The coupling of Euro area growth rate issues like ongoing trade conflicts, geopolitical tensions, increasing refugee flows, and the Covid-19 after-effect will certainly negatively affect the country’s bottom line this year. Already, the International Air Transport Association (IATA) – reduced passenger traffic leading to potential revenue losses in the aviation sector of 29.3 billion dollars in 2020.

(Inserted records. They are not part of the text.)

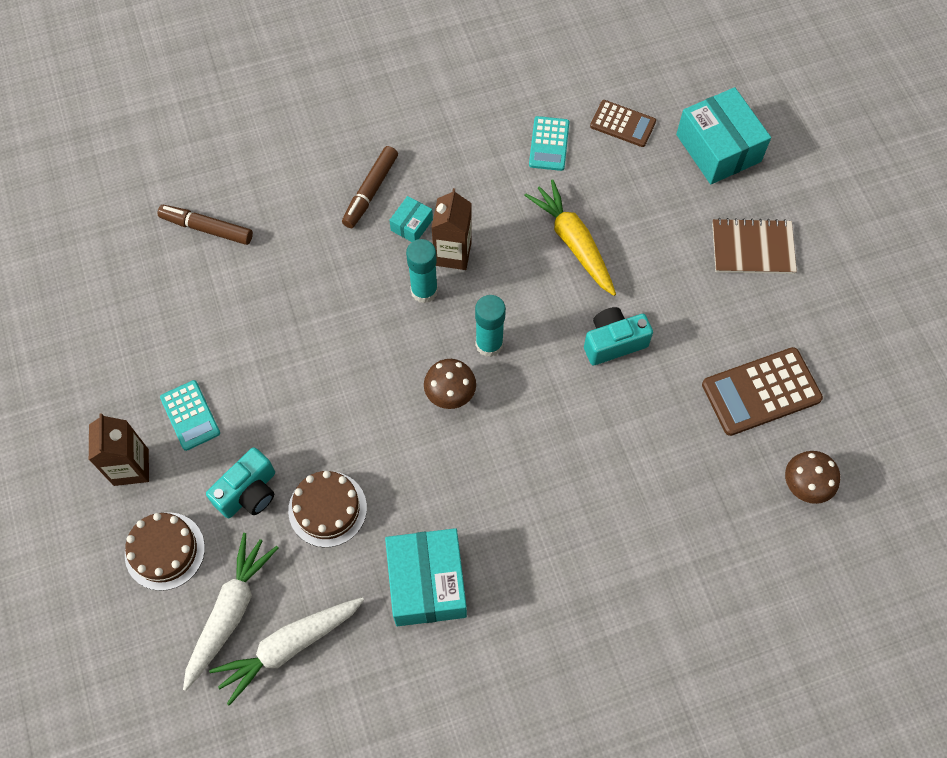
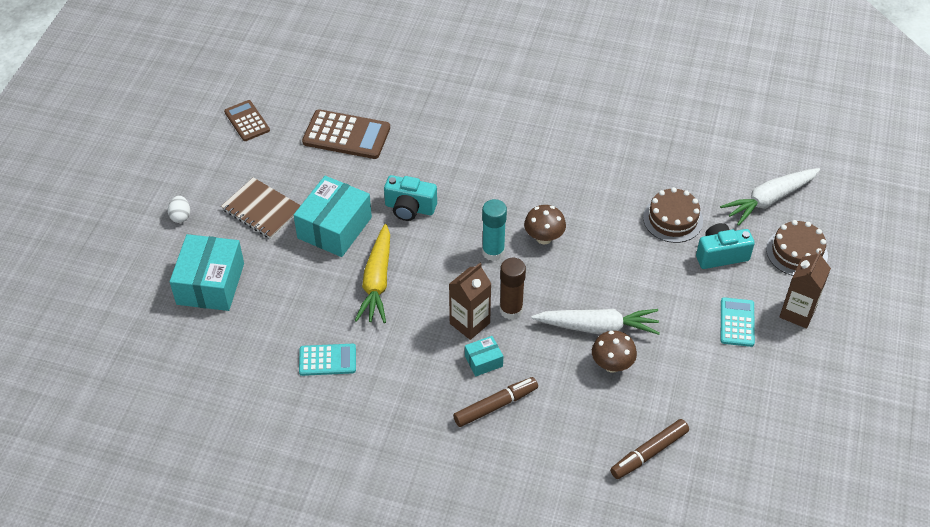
camera: 145 degrees left, 15 degrees down
(207, 228) = (649, 453): brown marker -> brown marker turned 90 degrees clockwise
(289, 646) = (741, 166): white carrot -> white carrot (597, 327)
(424, 291) = (511, 310): turquoise glue stick -> brown glue stick
(427, 583) = (635, 153): turquoise box -> turquoise box (334, 228)
(549, 144) = (327, 360): turquoise calculator -> turquoise calculator turned 45 degrees clockwise
(622, 124) = (258, 342): brown calculator -> brown calculator (247, 121)
(805, 485) = (372, 83): brown mushroom -> brown mushroom (612, 365)
(818, 194) = (180, 216): none -> white egg

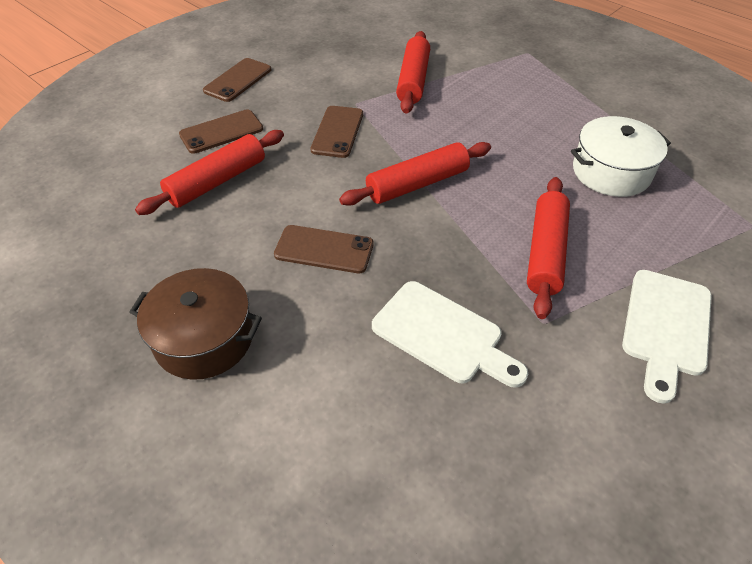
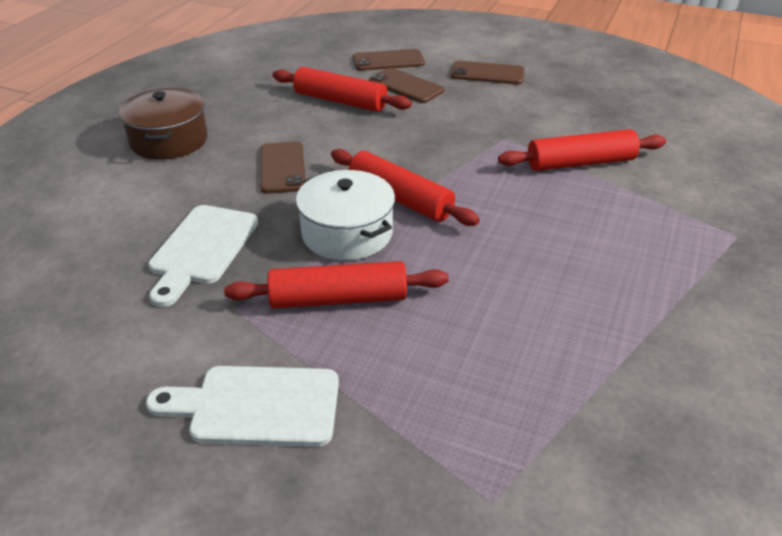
camera: 70 degrees right, 10 degrees down
(337, 132) = (450, 139): brown phone -> brown phone (388, 61)
(611, 172) = (519, 339): white pot -> white pot (347, 233)

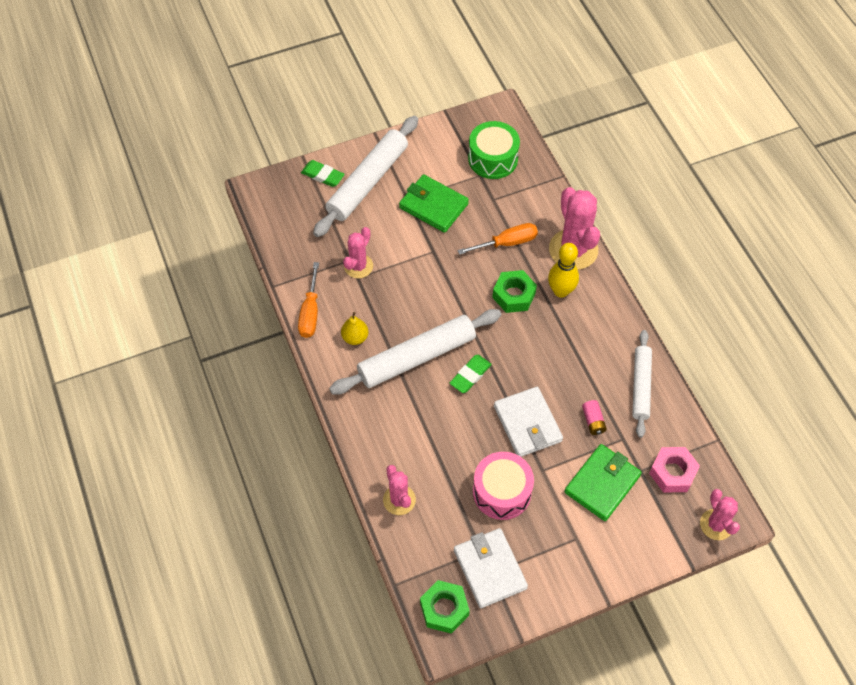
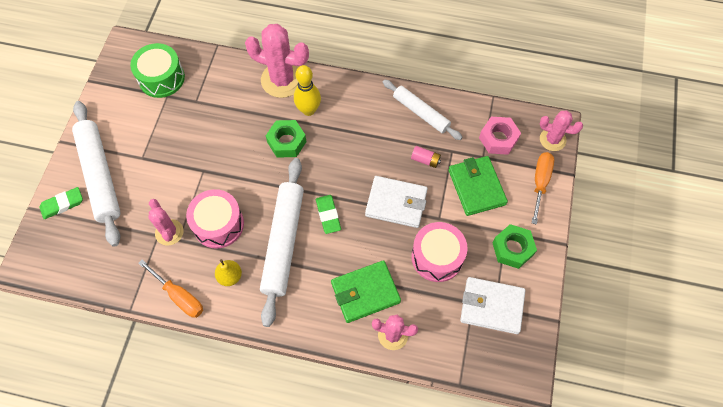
camera: 55 degrees left, 5 degrees up
(394, 297) = (218, 224): none -> pink drum
(433, 206) = (164, 144): green wallet -> green wallet (365, 292)
(444, 609) = (502, 360): green nut -> green nut (512, 249)
(506, 243) = (240, 117): orange screwdriver -> orange screwdriver (540, 183)

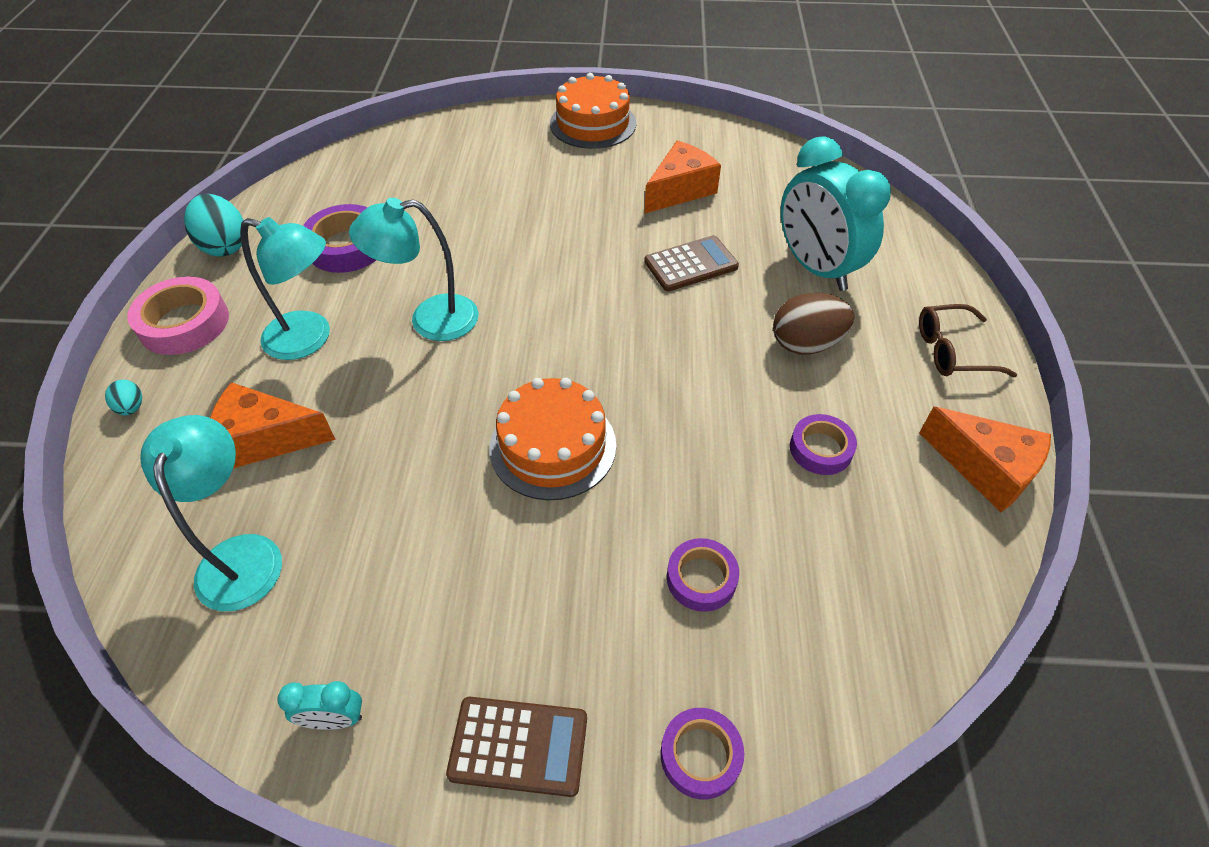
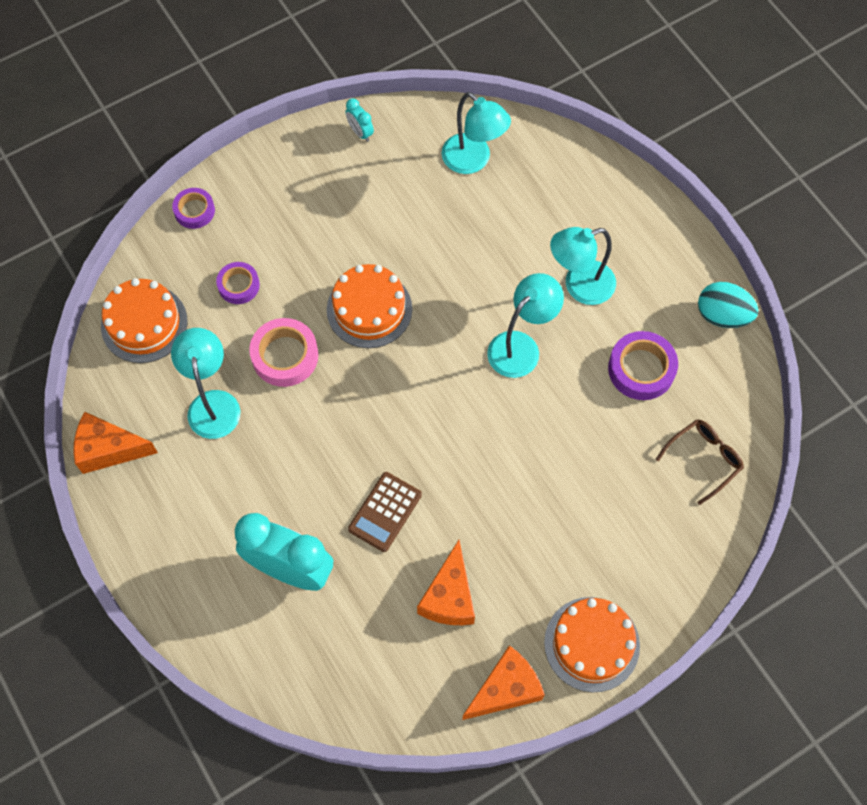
camera: 145 degrees right, 15 degrees up
(131, 407) = (624, 186): turquoise egg -> none
(184, 323) = (667, 248): pink tape -> pink tape (285, 356)
(266, 439) = (530, 216): orange cheese -> orange cheese (505, 689)
(335, 719) = (360, 132): turquoise clock -> turquoise clock turned 90 degrees counterclockwise
(518, 745) = (274, 169): brown calculator -> none
(806, 344) = (261, 484): brown egg -> none
(820, 449) = (213, 403): purple tape -> turquoise lamp
(873, 606) = (144, 323): none -> orange cake
(952, 351) = (158, 541): brown glasses -> brown glasses (704, 459)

Greece’s fiscal council suggests that the government needs to use part of its cash buffer, in consultation with official lenders, “so that any deviation from the primary budget surplus of 3.5% of GDP does not lead to restrictive fiscal measures”. If the Greece 2020 touristic season is to break even with recent years, officials are going to have to prop up local businesses dependent on these touristic flows. Already, margins for hotels and retailers are cut to the bone. A disastrous season would certainly put many out of business if measures are not taken.
On a final positive note, Greece has seven confirmed cases of coronavirus so far, but no deaths. This is a relatively low toll for Europe, where the virus has spread widely and caused more than 50 deaths and over 2,000 cases in the worst affected country, Italy.